In Spain there are currently over 3.114 million companies, of which 99.88% are SMEs. Micro companies, with up to 9 employees, make up 95.8% of the total, which is 3.4 percentage points higher than the estimate for the whole of the European Union (92.4%).
On the basis of this data, none of the parameters analysed in relation to this atomization of Spain’s corporate map favours important issues for the country’s economic future like employment, productivity or innovation.
Here’s one figure: Spanish micro companies account for 41% of employment, but don’t account for even half of the productivity per employee of the bigger firms.
The majority of the research shows that an important part of Spain’s lag in terms of productivity is down to the size of its companies, which sets us apart from European standards or, more specifically, from Germany. In that country, 17.7% of all corporates are SMEs, 76.5% are micro companies and 5.8% are large firms. Furthermore, 38.5% of jobs in Spain are thanks to micro companies, while the EU average is 29.5%.

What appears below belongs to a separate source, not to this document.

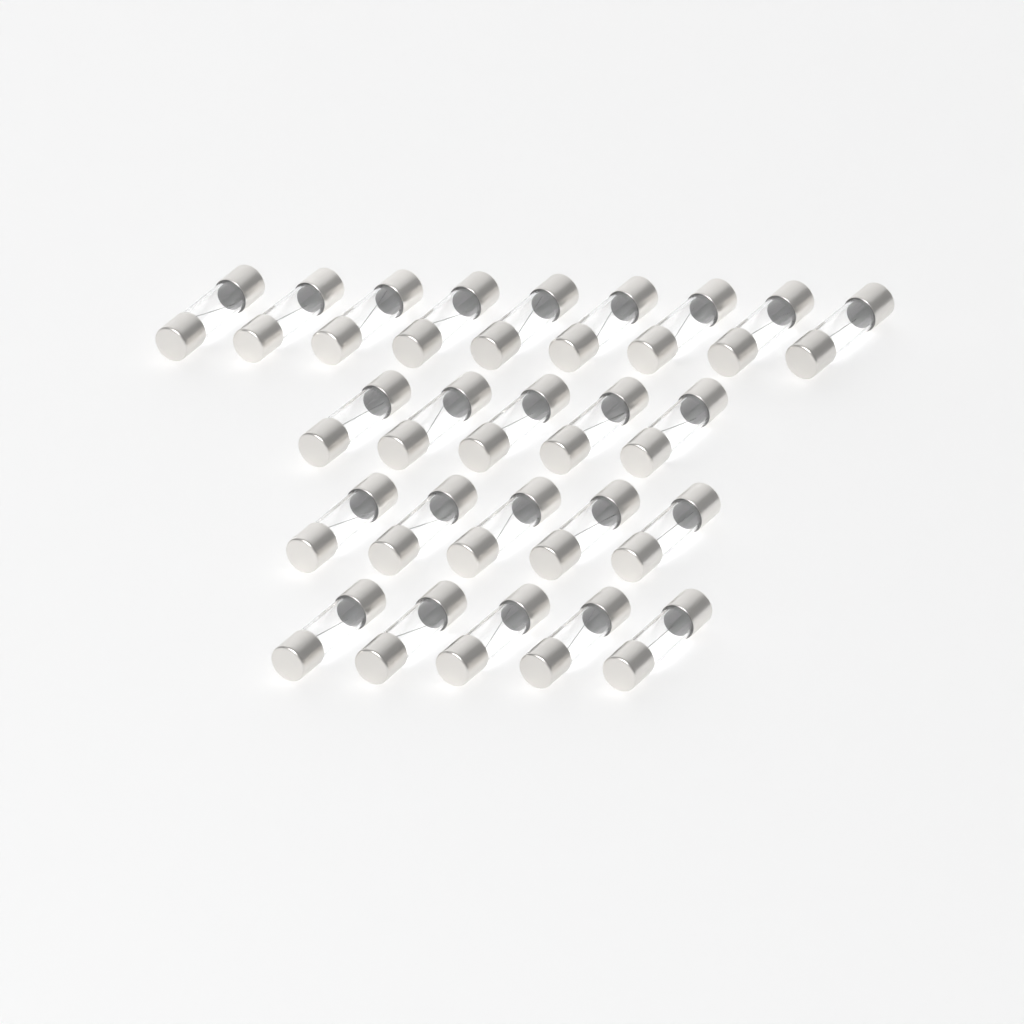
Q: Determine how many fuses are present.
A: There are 24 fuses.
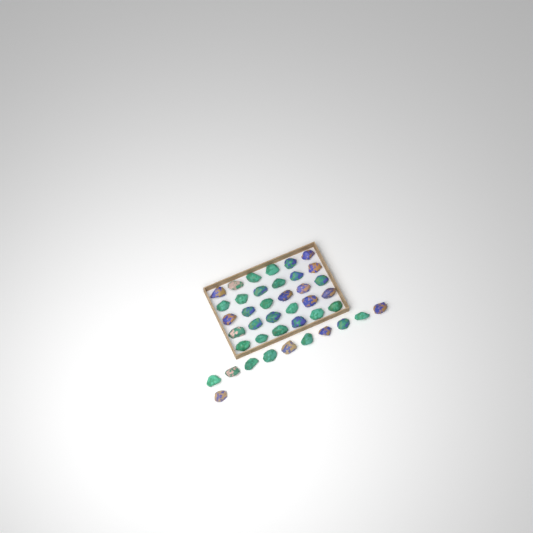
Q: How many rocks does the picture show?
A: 41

There is absolute consensus amongst the experts: that bigger companies are more intensive in human, physical and technological capital; they are more likely to export; they have easier access to financing; they are more innovative and have a greater capacity for establishing R&D processes.
But it is not easy to change the corporate map in Spain and facilitate small firms’ transition to mid-sized or big companies. There are plenty of reasons to explain this phenomenon. These include the lack of trained human resources, the low level of technological intensity and low quality management. In addition, the regulatory framework in place is unfavourable, something which the last few governments have failed to do anything about.
The proverbial tendency of public administrations to indulge in excessive interventionism or, if you like, regulation, is not unconnected to this situation. The OECD has shown that there is a clear inverse relation between regulation and size: as regulation increases, the number of small companies rise.
Far from boosting companies’ expansion and development, the current Spanish regulatory framework is perverse. It in fact encourages their non-development. Smaller firms benefit from incentives because of their size. This can be seen in the quarterly, not monthly, VAT returns. They are not obliged to provide audited financial statements, have the possibility of presenting abridged annual accounts or pay their corporate tax in installments.